ГЛАВА ШЕСТАЯ,последняя и самая поучительная из всехГрустная и одинокая сидела раз Аннхен в своей комнате, как вдруг дверь отворилась, а к ней вошел не кто иной, как сам Амандус фон Небельштерн. Аннхен, полная раскаяния, со слезами бросилась к нему, умоляя о прощении.
– О мой дорогой Амандус! – говорила она. – Прости мне то, что я написала тебе в моем ослеплении! Я была околдована и не освободилась от этого до сих пор! Спаси меня, мой Амандус! Я знаю, что я желта и уродлива, и это, конечно, большое несчастье, но я верна тебе по-прежнему и уже не хочу больше быть королевской невестой.

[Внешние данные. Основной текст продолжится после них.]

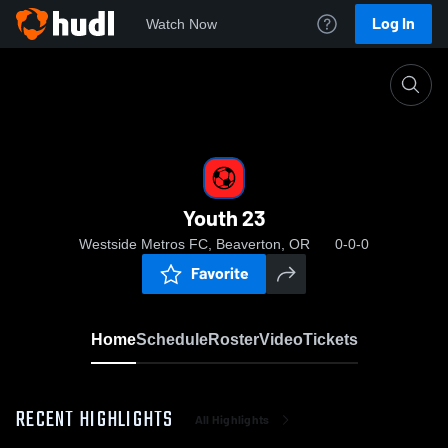
Log In
Watch Now
Home
Youth 23
Youth 23
Westside Metros FC, Beaverton, OR
0-0-0
Favorite
Home
Schedule
Roster
Video
Tickets
RECENT HIGHLIGHTS
All Highlights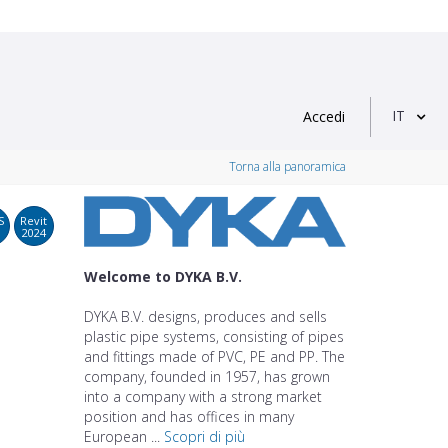
IT
Accedi
Torna alla panoramica
S
Revit
2024
Welcome to DYKA B.V.
DYKA B.V. designs, produces and sells
plastic pipe systems, consisting of pipes
and fittings made of PVC, PE and PP. The
company, founded in 1957, has grown
into a company with a strong market
position and has offices in many
European ...
Scopri di più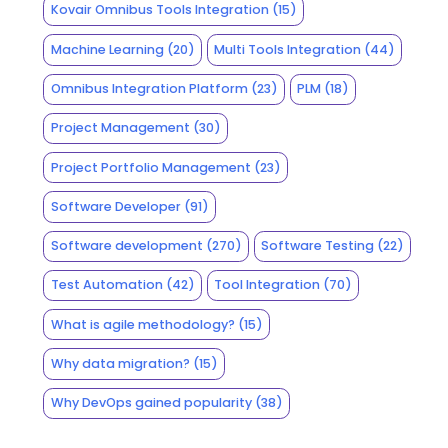
Kovair Omnibus Tools Integration
(15)
Machine Learning
(20)
Multi Tools Integration
(44)
Omnibus Integration Platform
(23)
PLM
(18)
Project Management
(30)
Project Portfolio Management
(23)
Software Developer
(91)
Software development
(270)
Software Testing
(22)
Test Automation
(42)
Tool Integration
(70)
What is agile methodology?
(15)
Why data migration?
(15)
Why DevOps gained popularity
(38)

– Я, право, не знаю, – возразил Амандус, – на что вы жалуетесь, когда вам улыбается такая прекрасная судьба!
– О, не шути так жестоко, – зарыдала Аннхен, – я уже без того слишком наказана за мою самолюбивую гордость и за желание быть королевой.

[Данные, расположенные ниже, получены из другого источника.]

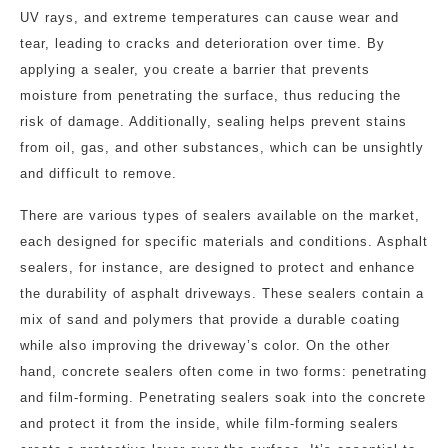
UV rays, and extreme temperatures can cause wear and
tear, leading to cracks and deterioration over time. By
applying a sealer, you create a barrier that prevents
moisture from penetrating the surface, thus reducing the
risk of damage. Additionally, sealing helps prevent stains
from oil, gas, and other substances, which can be unsightly
and difficult to remove.
There are various types of sealers available on the market,
each designed for specific materials and conditions. Asphalt
sealers, for instance, are designed to protect and enhance
the durability of asphalt driveways. These sealers contain a
mix of sand and polymers that provide a durable coating
while also improving the driveway’s color. On the other
hand, concrete sealers often come in two forms: penetrating
and film-forming. Penetrating sealers soak into the concrete
and protect it from the inside, while film-forming sealers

– Право, я вас не понимаю, моя дорогая фрейлейн! – сказал на это Амандус. – Если быть откровенным, то я должен признаться, что ваше последнее письмо точно взбесило меня на первых порах до крайности. Сначала я поколотил одного из своих товарищей, потом пуделя, разбил несколько стаканов; ведь вы знаете, что с беснующимся студентом шутки бывают плохи. Успокоясь немного, решился я приехать сюда, чтобы собственными глазами взглянуть, каким образом, почему и когда потерял я невесту. Любовь, как вам известно, не признает ни знатности, ни чинов, а потому я решился категорически спросить короля Даукуса Каротина, намерен ли он со мной драться, в случае, если женится на моей невесте. Все, однако, случилось совершенно иначе, чем я предполагал. Едва я подошел к шелковой палатке и Даукус Каротин вышел из нее мне навстречу, я с первых же слов увидел, что это был добрейший и обаятельнейший из всех государей (хотя, впрочем, я не видал до сих пор ни одного). Представьте, фрейлейн Аннхен, что он прямо назвал меня великим поэтом, рассыпался в похвалах моим стихам, которых, по словам его, не читал еще ни разу, и предложил мне звание своего придворного поэта. Такая должность была давно идеалом всех моих стремлений и надежд, а потому можете себе представить, что я согласился на предложение короля тотчас же. О дорогая фрейлейн! Если бы вы могли только себе представить, как восторженно буду я теперь вас воспевать! Поэты имеют полное право влюбляться в королев и принцесс, при дворе которых они служат, и я скажу даже, что их прямая обязанность выбирать непременно свою повелительницу дамой сердца. Если они наделают при этом каких-нибудь глупостей, то и в том нет беды. Это докажет только божественную растрепанность чувств, которой должна сопровождаться всякая поэзия. Подобным поступкам со стороны поэтов нечего удивляться, а, напротив, следует вспомнить великого Тассо, который явно помешался в уме, вздумав влюбиться в принцессу Элеонору д'Эсте. Да, дорогая фрейлейн! Если вы точно сделаетесь королевой, то я непременно выберу вас в дамы моего сердца и прославлю вас выше звезд моими божественными песнопениями!